WASHINGTON, DC 1988 : Letterforum : Fine Lettering and Designing Monograms & Logotypes and Calligraphy into Lettering
For the 8th annual calligraphy conference, held in 1988 in Washington, DC, Michael taught three workshops. The notebook pages for both are unusual in that they include pasted-in material such as the description and supply list for each workshop. In the description Michael asks, “What make a piece of lettering worthy of the description ‘fine’? Is it the finish, the perfection of the letterforms, the spacing, the handling of details such as serifs, its expressive power?” His answer is that a “fine” piece of lettering must “thrill” the maker and the onlooker.
Michael was never interested in highly polished lettering. He enjoyed lettering that had rough edges and imperfections as long as it had life to it. We shared an interest in photographing vernacular lettering in the various cities we met in over the years, from his hometown of Bridport to the sites of ATypI conferences.

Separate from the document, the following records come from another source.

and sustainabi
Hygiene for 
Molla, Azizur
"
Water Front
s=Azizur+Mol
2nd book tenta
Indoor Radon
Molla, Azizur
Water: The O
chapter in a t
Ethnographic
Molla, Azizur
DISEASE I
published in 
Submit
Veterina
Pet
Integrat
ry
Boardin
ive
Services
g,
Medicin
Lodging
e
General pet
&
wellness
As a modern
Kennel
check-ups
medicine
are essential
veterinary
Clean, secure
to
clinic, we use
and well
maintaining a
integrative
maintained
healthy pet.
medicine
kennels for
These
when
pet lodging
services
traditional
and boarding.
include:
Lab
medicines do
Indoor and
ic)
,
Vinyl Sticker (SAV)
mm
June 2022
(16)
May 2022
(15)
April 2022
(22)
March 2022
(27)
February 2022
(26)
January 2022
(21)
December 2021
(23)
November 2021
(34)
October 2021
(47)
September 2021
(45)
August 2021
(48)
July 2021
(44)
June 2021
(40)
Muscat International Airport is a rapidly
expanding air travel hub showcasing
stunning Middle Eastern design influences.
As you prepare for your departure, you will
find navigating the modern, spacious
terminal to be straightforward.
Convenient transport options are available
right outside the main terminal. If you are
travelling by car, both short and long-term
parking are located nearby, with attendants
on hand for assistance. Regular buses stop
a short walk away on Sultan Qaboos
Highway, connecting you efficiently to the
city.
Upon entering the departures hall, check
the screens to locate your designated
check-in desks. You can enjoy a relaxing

The students in the Fine Lettering workshop are listed on the left-hand page. The right-hand page has an outline of the contents of the workshop:
1) Form / Line
Conformity · Line Quality
2) Serifs / Flourishes
Consistency of Treatment · Naturalness
3) Junctions
Articulation · Strength · Refinement
4) Pattern / Texture
Open/Dense · Bold/Light · Static/Lively
5) Spacing / Margins
Balance · Rhythm · Position
6) Material / Technique / Finish
Suitability · Perfection
7) Legibility / Context
Size · Distance · Situation
8) Language / Communication
Articulation of Words · Priorities
9) History / Culture
Style · Pastiche · Cliché
10) Expression
Emotion · Communication
11) Purpose
What? Who? Why? Does it work?
This is Michael’s most complete articulation of the many elements that come into play in a piece of lettering. His life of eleven points covers form, function, content and context. The following two notebook spreads contain mnemonic illustrations for each of the points. Michael’s answers to his questions in No. 11 are: “Client · Need · Self-Expression · Choice of Text · Cost · Time · Freedom · Form · Follows · Function”.
Michael described the workshop on Monograms & Logotypes as an opportunity for calligraphers to both widen their graphic skills and to extend their lettering skills beyond writing with the broad-edged pen. It was an opportunity to see “how a professional designer works with letterforms, using space and color to conjure up original and effective designs.”
Among the students listed on the left-hand page are Calvert Guthrie, a lettering artist at Hallmark Cards, and Alan Blackman, the designer of Galahad (Adobe, 1995). The pasted-on “Gaade” refers to Gaade Uitgevers, a Dutch publisher for whom Michael designed book jackets. The MH monogram on the right-hand page is copied from one he used on his stationary in the 1980s.
The third workshop Calligraphy into Lettering
In the first exercise Michael tells the students to “Write the word [Paperchase]… with two pencils taped together.” This was a method pioneered by Edward Johnston for budding calligraphers to understand how the broad-edged pen used movement through space to create its distinctive thick/thin letters.
Michael’s interest in stencil letters, including those made from torn paper, are here in the 6th and 7th exercises.